La sua coraggiosa testimonianza ha avuto anche il merito di ricordare la dolorosa realtà, spesso trascurata, dei figli delle vittime. Quando non sono ammazzati fisicamente, il che purtroppo accade di frequente, sono per sempre feriti nell’anima e nella psiche, devastati nella loro vita personale, dalla tragedia che li ha coinvolti.

Il femminicidio non può più essere considerato “un affare di famiglia”, è “un affare che riguarda tutti”, trasversale alle classi sociali, alle età, alle generazioni, ai luoghi dove si manifesta. Lo alimenta ogni giorno quella cultura maschilista che continua a permeare la nostra società e considera la donna proprietà privata dell’uomo, “una cosa” da usare e abusare per rispondere ai propri desideri, scaricare le proprie impotenze e frustrazioni.

Quando la donna minaccia l’abbandono o rivendica la sua autonomia, non accetta un dominio assoluto su di lei, «l’uomo distrugge l’oggetto che sfugge alle sue mani, come fa un bambino con un giocattolo rotto», ha detto Eugenio Borgna, il grande, illuminato, “psichiatra dell’interiorità”, che ha aggiunto: «In una società, attanagliata dall’incertezza della propria identità, che ha perso la capacità di cogliere la ricchezza della differenza, l’uomo non tollera i confini sempre più ampi di espressione conquistati dalla donna, si sente minacciato in quella che è la sua supremazia. Il diluvio di immagini che ritraggono la donna come oggetto, finisce con disumanizzare l’altro e la disumanizzazione del prossimo diffonde una scia di impulsi che arrivano anche alla tentazione omicida».

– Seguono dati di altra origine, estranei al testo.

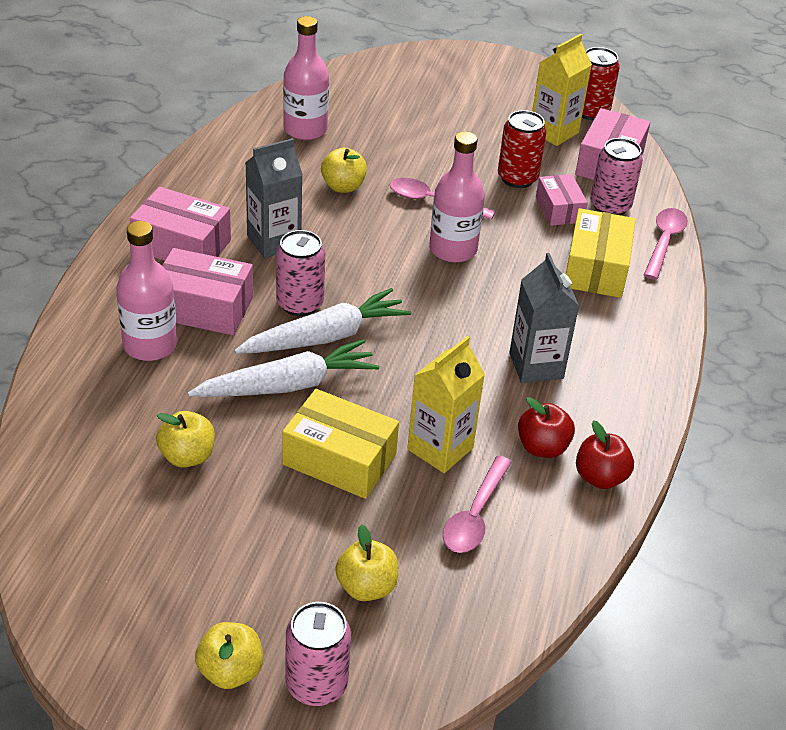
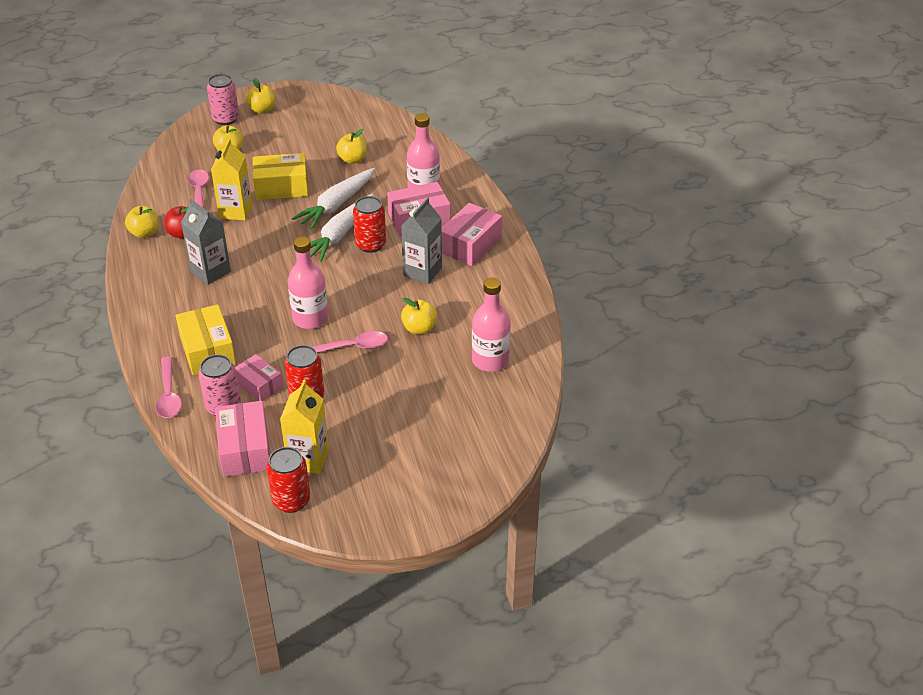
camera: 150 degrees right, 0 degrees up
(182, 245) = (470, 245): pink box -> pink box turned 45 degrees counterclockwise
(300, 303) = (371, 245): pink can -> red can
(600, 477) = (144, 233): red apple -> yellow apple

Il clima di violenza, esaltato da un linguaggio sempre più aggressivo e irrispettoso delle persone, che impregna la nostra quotidianità, l’indifferenza, diventata una pandemia, che chiude porte e finestre sui drammi della porta accanto, l’esaltazione totalizzante dell’io che brucia ogni possibilità di relazione umana, sono complici di questa cultura maschilista che si identifica con il potere del più forte. Smentito da quel femminicidio che rivela tutta la fragilità di chi, quando non può più esercitarlo quel potere, piuttosto uccide la vittima. «In ogni violenza noi facciamo rinascere Caino. Noi tutti. La nostra coscienza si è addormentata, abbiamo reso più sottili le nostre ragioni per giustificarci. Come se fosse una cosa normale, continuiamo a seminare distruzione, violenze e morte». Sono parole di papa Francesco.